_Exercise_
Reproduce the text lines of the data below verbatim, keeping every character, line break, and line order unchanged.

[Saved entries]
▶
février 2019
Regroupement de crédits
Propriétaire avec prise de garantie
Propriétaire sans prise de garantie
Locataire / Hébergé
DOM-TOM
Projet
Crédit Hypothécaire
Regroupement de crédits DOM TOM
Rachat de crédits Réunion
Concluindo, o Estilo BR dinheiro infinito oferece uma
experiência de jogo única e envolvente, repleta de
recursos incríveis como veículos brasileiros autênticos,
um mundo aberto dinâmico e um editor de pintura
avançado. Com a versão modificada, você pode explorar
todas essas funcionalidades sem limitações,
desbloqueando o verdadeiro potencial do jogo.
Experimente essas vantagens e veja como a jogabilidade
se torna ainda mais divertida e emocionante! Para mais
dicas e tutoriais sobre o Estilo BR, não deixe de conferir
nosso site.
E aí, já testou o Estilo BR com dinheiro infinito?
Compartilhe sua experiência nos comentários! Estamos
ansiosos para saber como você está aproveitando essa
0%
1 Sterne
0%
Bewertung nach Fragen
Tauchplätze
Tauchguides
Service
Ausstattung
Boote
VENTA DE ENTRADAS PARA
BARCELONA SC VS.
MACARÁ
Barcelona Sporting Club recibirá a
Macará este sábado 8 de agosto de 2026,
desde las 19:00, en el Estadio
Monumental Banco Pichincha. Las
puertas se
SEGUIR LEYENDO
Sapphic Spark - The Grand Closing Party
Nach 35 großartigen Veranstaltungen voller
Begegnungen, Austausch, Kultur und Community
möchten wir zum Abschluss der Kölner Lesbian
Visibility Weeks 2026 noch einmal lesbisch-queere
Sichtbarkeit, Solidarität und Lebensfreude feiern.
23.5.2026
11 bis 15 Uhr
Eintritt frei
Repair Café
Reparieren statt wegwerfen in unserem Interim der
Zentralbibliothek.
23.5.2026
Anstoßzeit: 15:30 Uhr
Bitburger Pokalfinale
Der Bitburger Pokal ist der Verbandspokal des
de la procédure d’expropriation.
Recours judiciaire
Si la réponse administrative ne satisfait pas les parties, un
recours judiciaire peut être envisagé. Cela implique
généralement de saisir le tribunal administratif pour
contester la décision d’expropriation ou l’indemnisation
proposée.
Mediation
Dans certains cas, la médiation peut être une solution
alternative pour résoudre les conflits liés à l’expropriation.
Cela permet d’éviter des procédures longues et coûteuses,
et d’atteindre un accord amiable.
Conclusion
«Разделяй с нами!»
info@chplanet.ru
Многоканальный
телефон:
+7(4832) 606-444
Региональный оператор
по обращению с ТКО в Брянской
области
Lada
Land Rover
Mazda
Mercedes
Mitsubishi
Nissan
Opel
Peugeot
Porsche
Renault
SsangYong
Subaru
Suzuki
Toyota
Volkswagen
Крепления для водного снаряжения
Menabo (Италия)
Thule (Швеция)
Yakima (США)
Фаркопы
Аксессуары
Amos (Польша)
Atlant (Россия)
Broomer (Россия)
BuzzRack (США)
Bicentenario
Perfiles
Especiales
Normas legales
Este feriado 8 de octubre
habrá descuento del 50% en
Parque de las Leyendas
◀
_Output below_
février 2019
Regroupement de crédits
Propriétaire avec prise de garantie
Propriétaire sans prise de garantie
Locataire / Hébergé
DOM-TOM
Projet
Crédit Hypothécaire
Regroupement de crédits DOM TOM
Rachat de crédits Réunion
Concluindo, o Estilo BR dinheiro infinito oferece uma
experiência de jogo única e envolvente, repleta de
recursos incríveis como veículos brasileiros autênticos,
um mundo aberto dinâmico e um editor de pintura
avançado. Com a versão modificada, você pode explorar
todas essas funcionalidades sem limitações,
desbloqueando o verdadeiro potencial do jogo.
Experimente essas vantagens e veja como a jogabilidade
se torna ainda mais divertida e emocionante! Para mais
dicas e tutoriais sobre o Estilo BR, não deixe de conferir
nosso site.
E aí, já testou o Estilo BR com dinheiro infinito?
Compartilhe sua experiência nos comentários! Estamos
ansiosos para saber como você está aproveitando essa
0%
1 Sterne
0%
Bewertung nach Fragen
Tauchplätze
Tauchguides
Service
Ausstattung
Boote
VENTA DE ENTRADAS PARA
BARCELONA SC VS.
MACARÁ
Barcelona Sporting Club recibirá a
Macará este sábado 8 de agosto de 2026,
desde las 19:00, en el Estadio
Monumental Banco Pichincha. Las
puertas se
SEGUIR LEYENDO
Sapphic Spark - The Grand Closing Party
Nach 35 großartigen Veranstaltungen voller
Begegnungen, Austausch, Kultur und Community
möchten wir zum Abschluss der Kölner Lesbian
Visibility Weeks 2026 noch einmal lesbisch-queere
Sichtbarkeit, Solidarität und Lebensfreude feiern.
23.5.2026
11 bis 15 Uhr
Eintritt frei
Repair Café
Reparieren statt wegwerfen in unserem Interim der
Zentralbibliothek.
23.5.2026
Anstoßzeit: 15:30 Uhr
Bitburger Pokalfinale
Der Bitburger Pokal ist der Verbandspokal des
de la procédure d’expropriation.
Recours judiciaire
Si la réponse administrative ne satisfait pas les parties, un
recours judiciaire peut être envisagé. Cela implique
généralement de saisir le tribunal administratif pour
contester la décision d’expropriation ou l’indemnisation
proposée.
Mediation
Dans certains cas, la médiation peut être une solution
alternative pour résoudre les conflits liés à l’expropriation.
Cela permet d’éviter des procédures longues et coûteuses,
et d’atteindre un accord amiable.
Conclusion
«Разделяй с нами!»
info@chplanet.ru
Многоканальный
телефон:
+7(4832) 606-444
Региональный оператор
по обращению с ТКО в Брянской
области
Lada
Land Rover
Mazda
Mercedes
Mitsubishi
Nissan
Opel
Peugeot
Porsche
Renault
SsangYong
Subaru
Suzuki
Toyota
Volkswagen
Крепления для водного снаряжения
Menabo (Италия)
Thule (Швеция)
Yakima (США)
Фаркопы
Аксессуары
Amos (Польша)
Atlant (Россия)
Broomer (Россия)
BuzzRack (США)
Bicentenario
Perfiles
Especiales
Normas legales
Este feriado 8 de octubre
habrá descuento del 50% en
Parque de las Leyendas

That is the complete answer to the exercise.